> _EXERCISE BRIEF_
Extract every line from the records below that contains the word "name".

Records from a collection
══════════════════════════════

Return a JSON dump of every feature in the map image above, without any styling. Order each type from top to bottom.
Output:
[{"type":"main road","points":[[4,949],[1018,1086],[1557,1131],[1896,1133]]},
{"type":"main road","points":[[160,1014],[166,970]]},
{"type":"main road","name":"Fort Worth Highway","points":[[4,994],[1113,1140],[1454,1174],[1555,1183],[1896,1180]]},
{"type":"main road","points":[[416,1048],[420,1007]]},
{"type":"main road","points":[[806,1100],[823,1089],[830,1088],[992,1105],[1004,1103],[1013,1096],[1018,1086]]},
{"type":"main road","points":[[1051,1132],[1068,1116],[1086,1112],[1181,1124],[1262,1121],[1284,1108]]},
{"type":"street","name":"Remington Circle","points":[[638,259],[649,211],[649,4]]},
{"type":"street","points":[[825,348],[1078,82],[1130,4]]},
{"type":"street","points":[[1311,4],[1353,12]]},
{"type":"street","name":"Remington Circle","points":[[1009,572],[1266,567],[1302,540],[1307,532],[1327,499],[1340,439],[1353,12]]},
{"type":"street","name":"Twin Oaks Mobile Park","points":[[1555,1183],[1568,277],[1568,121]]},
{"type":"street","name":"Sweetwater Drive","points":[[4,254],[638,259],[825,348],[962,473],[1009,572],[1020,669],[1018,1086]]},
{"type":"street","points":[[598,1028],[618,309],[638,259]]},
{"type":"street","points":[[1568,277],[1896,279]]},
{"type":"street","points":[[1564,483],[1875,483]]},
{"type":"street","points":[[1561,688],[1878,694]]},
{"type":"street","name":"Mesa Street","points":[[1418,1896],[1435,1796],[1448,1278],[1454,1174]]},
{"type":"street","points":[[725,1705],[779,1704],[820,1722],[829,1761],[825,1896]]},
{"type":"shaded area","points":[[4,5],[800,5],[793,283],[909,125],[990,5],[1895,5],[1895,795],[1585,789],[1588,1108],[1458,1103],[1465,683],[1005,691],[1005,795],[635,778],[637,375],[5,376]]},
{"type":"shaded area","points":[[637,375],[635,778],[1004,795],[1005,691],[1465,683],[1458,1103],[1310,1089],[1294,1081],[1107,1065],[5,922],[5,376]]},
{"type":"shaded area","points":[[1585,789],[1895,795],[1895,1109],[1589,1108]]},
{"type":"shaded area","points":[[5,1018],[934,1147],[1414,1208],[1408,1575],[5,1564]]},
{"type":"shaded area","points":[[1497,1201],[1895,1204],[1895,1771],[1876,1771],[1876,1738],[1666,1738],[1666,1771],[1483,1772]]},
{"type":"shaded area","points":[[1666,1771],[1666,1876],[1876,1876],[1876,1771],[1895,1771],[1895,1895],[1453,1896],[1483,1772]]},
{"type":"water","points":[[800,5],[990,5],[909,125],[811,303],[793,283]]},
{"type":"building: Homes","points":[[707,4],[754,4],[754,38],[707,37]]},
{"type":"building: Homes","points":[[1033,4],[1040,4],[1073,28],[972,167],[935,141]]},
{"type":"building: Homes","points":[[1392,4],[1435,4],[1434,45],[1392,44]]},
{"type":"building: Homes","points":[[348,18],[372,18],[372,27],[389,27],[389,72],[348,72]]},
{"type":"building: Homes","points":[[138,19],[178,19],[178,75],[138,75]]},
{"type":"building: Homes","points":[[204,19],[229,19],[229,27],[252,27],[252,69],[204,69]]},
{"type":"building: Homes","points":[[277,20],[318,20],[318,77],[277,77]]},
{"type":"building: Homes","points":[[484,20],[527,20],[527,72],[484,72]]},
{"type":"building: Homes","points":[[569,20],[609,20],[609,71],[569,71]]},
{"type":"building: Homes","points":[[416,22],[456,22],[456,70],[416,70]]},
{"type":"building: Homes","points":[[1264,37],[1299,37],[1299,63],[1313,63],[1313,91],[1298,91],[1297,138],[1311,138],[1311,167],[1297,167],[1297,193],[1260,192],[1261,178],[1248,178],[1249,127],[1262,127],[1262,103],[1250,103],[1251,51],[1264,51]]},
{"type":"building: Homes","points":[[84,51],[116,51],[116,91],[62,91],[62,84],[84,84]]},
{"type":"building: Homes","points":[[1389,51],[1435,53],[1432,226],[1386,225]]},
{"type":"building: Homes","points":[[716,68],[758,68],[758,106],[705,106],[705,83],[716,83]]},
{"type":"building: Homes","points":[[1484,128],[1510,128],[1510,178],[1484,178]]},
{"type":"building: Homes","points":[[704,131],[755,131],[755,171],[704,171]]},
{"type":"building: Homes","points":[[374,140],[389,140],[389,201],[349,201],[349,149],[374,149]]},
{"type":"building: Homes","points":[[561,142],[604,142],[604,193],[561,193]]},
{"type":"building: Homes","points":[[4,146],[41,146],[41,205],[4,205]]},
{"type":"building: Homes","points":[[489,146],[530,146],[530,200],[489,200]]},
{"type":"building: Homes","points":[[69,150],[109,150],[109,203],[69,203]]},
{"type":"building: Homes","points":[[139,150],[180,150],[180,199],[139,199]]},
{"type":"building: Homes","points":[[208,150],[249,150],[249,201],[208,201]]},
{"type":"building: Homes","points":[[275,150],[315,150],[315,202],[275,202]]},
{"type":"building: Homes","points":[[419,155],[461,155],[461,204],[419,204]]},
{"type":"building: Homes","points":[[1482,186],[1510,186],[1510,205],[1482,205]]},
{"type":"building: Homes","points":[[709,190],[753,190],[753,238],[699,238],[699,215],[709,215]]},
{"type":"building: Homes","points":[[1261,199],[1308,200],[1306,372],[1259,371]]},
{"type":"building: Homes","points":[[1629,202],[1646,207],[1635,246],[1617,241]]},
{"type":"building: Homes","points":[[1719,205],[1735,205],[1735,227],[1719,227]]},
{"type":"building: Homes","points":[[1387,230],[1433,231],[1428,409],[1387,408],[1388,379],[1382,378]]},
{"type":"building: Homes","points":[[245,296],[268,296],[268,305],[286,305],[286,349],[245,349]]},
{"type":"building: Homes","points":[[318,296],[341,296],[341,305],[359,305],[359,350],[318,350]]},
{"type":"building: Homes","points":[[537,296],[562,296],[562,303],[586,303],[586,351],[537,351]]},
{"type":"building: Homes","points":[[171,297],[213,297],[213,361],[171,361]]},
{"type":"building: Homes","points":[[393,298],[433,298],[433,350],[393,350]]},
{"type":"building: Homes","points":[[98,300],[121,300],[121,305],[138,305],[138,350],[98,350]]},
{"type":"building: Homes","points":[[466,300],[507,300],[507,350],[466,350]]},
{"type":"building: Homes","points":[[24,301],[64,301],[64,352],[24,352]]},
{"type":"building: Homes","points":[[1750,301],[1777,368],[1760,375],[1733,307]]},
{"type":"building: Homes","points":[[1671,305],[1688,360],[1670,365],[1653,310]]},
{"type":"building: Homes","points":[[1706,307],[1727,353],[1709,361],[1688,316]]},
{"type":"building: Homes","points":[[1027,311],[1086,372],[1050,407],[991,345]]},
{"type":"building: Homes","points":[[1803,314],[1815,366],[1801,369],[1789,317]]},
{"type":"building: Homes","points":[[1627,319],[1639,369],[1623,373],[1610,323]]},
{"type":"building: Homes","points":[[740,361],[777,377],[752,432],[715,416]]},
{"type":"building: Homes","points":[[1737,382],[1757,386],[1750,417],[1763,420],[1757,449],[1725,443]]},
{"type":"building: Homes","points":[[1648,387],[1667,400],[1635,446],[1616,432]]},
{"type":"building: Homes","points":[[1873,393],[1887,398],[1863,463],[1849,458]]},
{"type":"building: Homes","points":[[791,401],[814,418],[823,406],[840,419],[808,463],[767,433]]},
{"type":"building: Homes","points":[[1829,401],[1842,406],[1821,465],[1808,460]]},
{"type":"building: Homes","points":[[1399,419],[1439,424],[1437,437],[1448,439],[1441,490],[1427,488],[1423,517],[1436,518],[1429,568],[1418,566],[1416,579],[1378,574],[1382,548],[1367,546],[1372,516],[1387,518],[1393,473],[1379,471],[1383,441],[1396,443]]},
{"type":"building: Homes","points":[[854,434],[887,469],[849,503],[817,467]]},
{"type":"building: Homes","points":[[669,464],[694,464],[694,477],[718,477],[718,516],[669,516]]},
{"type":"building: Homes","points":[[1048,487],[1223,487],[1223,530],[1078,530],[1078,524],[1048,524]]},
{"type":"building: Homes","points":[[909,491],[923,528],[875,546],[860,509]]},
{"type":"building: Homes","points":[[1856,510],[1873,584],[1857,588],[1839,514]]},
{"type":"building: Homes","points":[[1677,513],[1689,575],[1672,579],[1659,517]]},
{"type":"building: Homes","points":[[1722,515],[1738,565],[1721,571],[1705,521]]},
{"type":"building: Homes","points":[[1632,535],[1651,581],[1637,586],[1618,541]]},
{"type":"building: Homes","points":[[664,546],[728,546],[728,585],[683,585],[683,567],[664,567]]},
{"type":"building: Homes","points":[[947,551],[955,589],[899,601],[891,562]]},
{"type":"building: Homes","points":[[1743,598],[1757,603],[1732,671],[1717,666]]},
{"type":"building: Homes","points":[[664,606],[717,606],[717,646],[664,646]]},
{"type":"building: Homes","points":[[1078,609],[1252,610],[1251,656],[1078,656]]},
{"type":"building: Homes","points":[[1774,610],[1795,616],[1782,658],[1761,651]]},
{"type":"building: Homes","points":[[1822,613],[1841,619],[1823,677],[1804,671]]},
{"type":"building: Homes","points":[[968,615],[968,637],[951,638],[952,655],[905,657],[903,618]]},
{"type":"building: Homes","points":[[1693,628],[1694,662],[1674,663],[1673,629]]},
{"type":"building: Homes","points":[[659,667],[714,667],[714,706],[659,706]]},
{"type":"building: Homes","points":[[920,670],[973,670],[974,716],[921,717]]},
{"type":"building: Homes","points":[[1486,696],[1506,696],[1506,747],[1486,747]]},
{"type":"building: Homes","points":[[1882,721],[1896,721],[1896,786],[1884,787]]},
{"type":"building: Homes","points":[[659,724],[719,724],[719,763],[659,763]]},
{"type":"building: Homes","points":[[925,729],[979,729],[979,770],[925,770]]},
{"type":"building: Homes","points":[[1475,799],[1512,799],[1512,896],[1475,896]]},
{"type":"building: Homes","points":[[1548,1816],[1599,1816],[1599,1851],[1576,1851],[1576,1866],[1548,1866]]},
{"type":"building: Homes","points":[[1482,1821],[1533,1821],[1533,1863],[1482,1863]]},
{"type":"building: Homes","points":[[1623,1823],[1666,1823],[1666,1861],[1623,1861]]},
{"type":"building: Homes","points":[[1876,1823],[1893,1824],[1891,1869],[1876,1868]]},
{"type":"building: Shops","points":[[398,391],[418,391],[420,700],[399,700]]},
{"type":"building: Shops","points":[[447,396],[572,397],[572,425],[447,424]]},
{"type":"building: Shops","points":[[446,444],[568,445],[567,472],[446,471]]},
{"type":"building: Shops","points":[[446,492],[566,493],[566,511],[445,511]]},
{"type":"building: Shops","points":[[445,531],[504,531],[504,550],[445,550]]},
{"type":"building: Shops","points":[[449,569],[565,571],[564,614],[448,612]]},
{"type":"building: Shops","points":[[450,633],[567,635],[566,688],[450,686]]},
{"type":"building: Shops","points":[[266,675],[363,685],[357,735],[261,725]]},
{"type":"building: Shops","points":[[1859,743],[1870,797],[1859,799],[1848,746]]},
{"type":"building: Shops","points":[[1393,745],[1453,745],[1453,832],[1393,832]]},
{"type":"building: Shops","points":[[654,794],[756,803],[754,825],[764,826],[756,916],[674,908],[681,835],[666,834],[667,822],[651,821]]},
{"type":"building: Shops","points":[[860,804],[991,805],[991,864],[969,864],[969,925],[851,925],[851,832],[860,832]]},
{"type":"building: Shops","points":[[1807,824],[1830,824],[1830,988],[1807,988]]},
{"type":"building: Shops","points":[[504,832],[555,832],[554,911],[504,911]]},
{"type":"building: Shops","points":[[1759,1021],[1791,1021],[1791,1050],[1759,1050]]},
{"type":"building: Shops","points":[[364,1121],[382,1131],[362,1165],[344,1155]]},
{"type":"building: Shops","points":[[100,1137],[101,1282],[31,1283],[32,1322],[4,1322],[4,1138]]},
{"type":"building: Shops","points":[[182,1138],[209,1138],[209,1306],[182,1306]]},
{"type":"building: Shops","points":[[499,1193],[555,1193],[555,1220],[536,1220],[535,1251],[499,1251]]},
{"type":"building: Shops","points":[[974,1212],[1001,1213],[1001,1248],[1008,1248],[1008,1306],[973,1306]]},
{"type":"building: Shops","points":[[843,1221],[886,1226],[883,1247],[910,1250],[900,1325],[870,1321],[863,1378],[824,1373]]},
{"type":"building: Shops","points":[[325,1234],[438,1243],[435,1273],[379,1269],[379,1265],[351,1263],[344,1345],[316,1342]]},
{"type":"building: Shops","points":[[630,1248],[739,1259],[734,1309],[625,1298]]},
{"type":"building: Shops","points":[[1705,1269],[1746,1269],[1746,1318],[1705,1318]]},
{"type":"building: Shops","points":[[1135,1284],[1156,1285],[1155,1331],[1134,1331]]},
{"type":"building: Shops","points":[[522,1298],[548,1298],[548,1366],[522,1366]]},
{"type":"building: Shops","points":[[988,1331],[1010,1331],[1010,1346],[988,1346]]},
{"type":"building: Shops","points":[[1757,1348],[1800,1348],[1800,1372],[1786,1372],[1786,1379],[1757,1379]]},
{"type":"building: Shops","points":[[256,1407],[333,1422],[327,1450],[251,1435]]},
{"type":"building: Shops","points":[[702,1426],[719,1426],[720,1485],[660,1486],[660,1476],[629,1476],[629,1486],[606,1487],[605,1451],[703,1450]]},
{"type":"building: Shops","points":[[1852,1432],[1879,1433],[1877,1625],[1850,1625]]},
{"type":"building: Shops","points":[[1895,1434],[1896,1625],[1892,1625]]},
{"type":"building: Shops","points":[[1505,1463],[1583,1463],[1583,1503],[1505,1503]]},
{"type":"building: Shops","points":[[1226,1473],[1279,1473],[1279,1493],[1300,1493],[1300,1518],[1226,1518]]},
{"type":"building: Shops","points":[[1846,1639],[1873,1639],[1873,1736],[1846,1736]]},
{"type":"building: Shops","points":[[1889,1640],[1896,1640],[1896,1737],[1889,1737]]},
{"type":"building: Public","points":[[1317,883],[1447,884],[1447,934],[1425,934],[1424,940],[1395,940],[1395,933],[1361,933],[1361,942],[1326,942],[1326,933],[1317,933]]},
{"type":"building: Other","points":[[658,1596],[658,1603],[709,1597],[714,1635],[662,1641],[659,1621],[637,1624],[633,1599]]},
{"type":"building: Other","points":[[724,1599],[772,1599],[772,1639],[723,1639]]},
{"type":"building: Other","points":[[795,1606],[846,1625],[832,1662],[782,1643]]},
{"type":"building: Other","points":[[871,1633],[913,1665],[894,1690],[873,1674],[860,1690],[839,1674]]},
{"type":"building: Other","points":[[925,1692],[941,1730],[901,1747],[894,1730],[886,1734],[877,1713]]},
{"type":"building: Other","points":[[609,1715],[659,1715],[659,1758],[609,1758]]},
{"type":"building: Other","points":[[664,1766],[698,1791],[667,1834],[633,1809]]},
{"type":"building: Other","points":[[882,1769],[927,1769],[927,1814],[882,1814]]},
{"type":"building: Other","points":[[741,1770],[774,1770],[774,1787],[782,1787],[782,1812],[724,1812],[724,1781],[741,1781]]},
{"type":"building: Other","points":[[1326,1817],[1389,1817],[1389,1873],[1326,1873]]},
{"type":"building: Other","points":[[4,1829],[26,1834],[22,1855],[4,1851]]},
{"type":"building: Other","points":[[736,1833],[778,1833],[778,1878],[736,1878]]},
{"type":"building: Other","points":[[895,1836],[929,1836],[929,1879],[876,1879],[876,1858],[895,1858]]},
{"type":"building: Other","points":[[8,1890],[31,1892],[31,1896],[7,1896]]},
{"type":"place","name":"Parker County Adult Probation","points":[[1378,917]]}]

══════════════════════════════

> _ANSWER TO THIS PROBLEM_
{"type":"main road","name":"Fort Worth Highway","points":[[4,994],[1113,1140],[1454,1174],[1555,1183],[1896,1180]]},
{"type":"street","name":"Remington Circle","points":[[638,259],[649,211],[649,4]]},
{"type":"street","name":"Remington Circle","points":[[1009,572],[1266,567],[1302,540],[1307,532],[1327,499],[1340,439],[1353,12]]},
{"type":"street","name":"Twin Oaks Mobile Park","points":[[1555,1183],[1568,277],[1568,121]]},
{"type":"street","name":"Sweetwater Drive","points":[[4,254],[638,259],[825,348],[962,473],[1009,572],[1020,669],[1018,1086]]},
{"type":"street","name":"Mesa Street","points":[[1418,1896],[1435,1796],[1448,1278],[1454,1174]]},
{"type":"place","name":"Parker County Adult Probation","points":[[1378,917]]}]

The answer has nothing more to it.